__REQUIREMENTS__.
• 1. In the article on pigs in blankets, who popularized the dish in the 1990s?
• 2. Return the part of the pigs in blankets article between "The wrapped sausages" and "on Boxing Day.", inclusive, copied with no changes.

__EXTRACT PROVIDED__.
+===+

Pigs in blankets or kilted soldiers is a dish served in the United Kingdom and Ireland consisting of small sausages (usually chipolatas) wrapped in bacon. They are a popular and traditional accompaniment to roast turkey in a Christmas dinner and are served as a side dish.

Description and history 
Pigs in blankets is a dish served in the United Kingdom and Ireland consisting of small sausages (usually chipolatas) wrapped in bacon.

The first recipes appeared in 1957, and the dish was popularized in the 1990s by Delia Smith, who included a recipe in a cook book. The first commercially produced versions appeared around the same time.

In general it is a seasonal item, seldom offered commercially outside the Christmas season, and it has spawned food-industry offshoot products such as pigs-in-blankets flavoured mayonnaise, peanuts, chips, vaping liquid, and chocolates as well as versions of Christmas-associated consumer items such as pajamas made with a pigs-in-blankets print. Tesco in 2019 reported that a majority of shoppers they surveyed planned to serve the dish at Christmas dinner and that more planned to serve pigs in blankets than any other side dish, including Yorkshire pudding, another traditional Christmas dish.

Ingredients, preparation, and serving 
Traditionally the sausage used is a cocktail-sized pork-based chipolata and the wrapping a streaky bacon, but variations include those using chorizo or chicken sausage, using sausages with added ingredients such as apples or chestnuts, using full-sized chipolatas, or using flavored or smoked bacon. Commercially available varieties may have around 325 calories and 22 g of fat per 100 g serving.

The wrapped sausages may be pan-fried, baked, or a combination.

They are a popular and traditional accompaniment to roast turkey in a Christmas dinner and are served as a side dish. They may also be served on Boxing Day.

Importance 
According to Good Housekeeping and Yahoo News, they are considered a staple of the Christmas season. One online butcher promotes a National Pigs in Blankets Day each December since 2013.

+===+

__Stored items__.
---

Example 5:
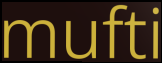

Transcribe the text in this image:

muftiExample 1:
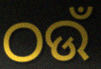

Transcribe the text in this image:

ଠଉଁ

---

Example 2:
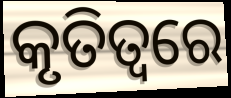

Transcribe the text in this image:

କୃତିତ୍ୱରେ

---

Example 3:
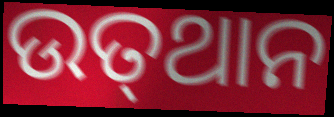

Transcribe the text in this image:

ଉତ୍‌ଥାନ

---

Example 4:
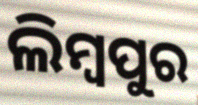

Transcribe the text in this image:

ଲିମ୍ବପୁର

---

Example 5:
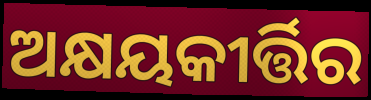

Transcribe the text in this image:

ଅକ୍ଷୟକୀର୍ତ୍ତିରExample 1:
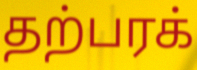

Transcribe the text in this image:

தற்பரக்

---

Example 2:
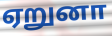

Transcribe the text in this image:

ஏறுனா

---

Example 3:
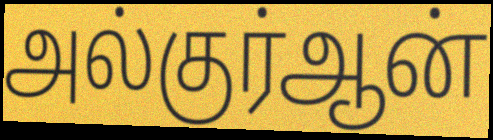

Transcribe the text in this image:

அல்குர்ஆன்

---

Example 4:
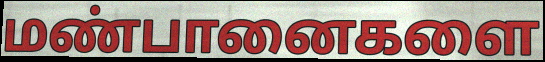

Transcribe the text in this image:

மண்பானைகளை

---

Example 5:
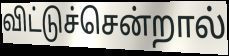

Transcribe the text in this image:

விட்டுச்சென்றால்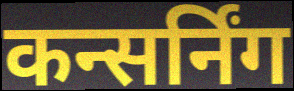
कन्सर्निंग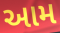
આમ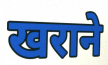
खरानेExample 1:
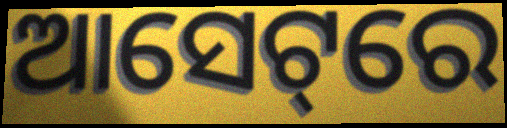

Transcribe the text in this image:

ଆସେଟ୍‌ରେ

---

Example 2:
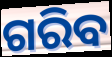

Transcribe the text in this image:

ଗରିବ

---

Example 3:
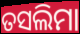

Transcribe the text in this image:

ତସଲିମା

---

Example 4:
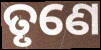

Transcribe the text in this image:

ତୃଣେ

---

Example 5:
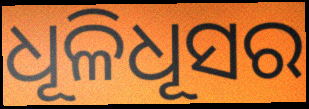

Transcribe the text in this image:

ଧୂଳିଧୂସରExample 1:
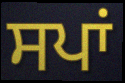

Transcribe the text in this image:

+===+

__RESPONSES TO THE TASKS__.
• 1. Delia Smith

• 2.
The wrapped sausages may be pan-fried, baked, or a combination.

They are a popular and traditional accompaniment to roast turkey in a Christmas dinner and are served as a side dish. They may also be served on Boxing Day.